Bucking The Boss: Former State Environment Chief Clashed With Abercrombie

Hawaii Sierra Club

When you’re an appointee of the governor, it might be expected that you'd stick with the party line.

But not Gary Hooser, the former director of the Office of Environmental Quality Control and a staunch environmental advocate who repeatedly clashed with Gov. Neil Abercrombie and his environmental policies.

A week before leaving his post at the end of November, Hooser fired a parting shot at the Public Land Development Corporation, an agency focused on developing state lands through public-private partnerships that Abercrombie has worked hard to promote. Hooser's piece was titled, “PLDC creation was a slap in the face of the public and state Constitution.”

Abercrombie’s office was likely accustomed to Hooser’s renegade behavior by this point. Since taking over the environmental office in early 2011, Hooser had spoken out publicly against a number of Abercrombie's initiatives.

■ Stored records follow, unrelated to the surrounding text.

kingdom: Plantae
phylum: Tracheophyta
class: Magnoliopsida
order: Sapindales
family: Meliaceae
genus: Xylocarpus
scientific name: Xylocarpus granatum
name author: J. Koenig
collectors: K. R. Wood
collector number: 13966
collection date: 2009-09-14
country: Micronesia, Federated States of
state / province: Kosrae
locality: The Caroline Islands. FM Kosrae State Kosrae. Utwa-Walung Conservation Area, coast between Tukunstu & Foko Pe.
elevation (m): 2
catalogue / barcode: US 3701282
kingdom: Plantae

Hooser did take care to note that his remarks about the PLDC were his alone, and did not represent any official position. And he was technically on leave from his post at the time. In what some might call a well-timed exit, Hooser took unpaid leave from his state job in July to run for — and win a seat on — the Kauai County Council.

But Hooser is not the only Hawaii environmentalist who is disenchanted with Abercrombie.

His departure is symbolic of a larger rift between Abercrombie and the environmental community that has been growing since the governor took office two years ago. Many environmental groups supported Abercrombie's bid for governor, including the Hawaii Sierra Club, which publicly endorsed him.

But the governor's support for large development projects, exemptions from the environmental review process, and most recently, cuts to the state's solar tax credits, have rankled the conservation community.

Stuart Coleman, the Hawaii coordinator for the Surfrider Foundation, said that his organization has been disappointed to find that Abercrombie is not aligned with with the group's philosophies after all.

"When he was first elected we were excited because we thought we were getting one of our own, someone who had a strong, progressive history and environmentally friendly policies as a congressman," said Coleman, "But slowly and gradually, we were a little dismayed by the number of decisions that he was making that didn't seem to have the environment in mind."

The governor's office didn't want to talk about Hooser. "Gary Hooser is no longer a member of this administration and we are not going to comment," Abercrombie spokeswoman, Louise Kim McCoy, said in a recent email.

But she takes exception to the broader notion that Abercrombie hasn't been a strong advocate for the environment. Kim McCoy stressed that the administration has partnered with an array of agencies to further conservation work.

She noted the governor's support of watershed protection, beach nourishment restoration projects, patrolling nearshore waters and fisheries on the neighbor islands and restoring Kawainui Marsh on Oahu. The administration also created a climate change adaptation policy for the state and has been a strong proponent of clean energy, she said.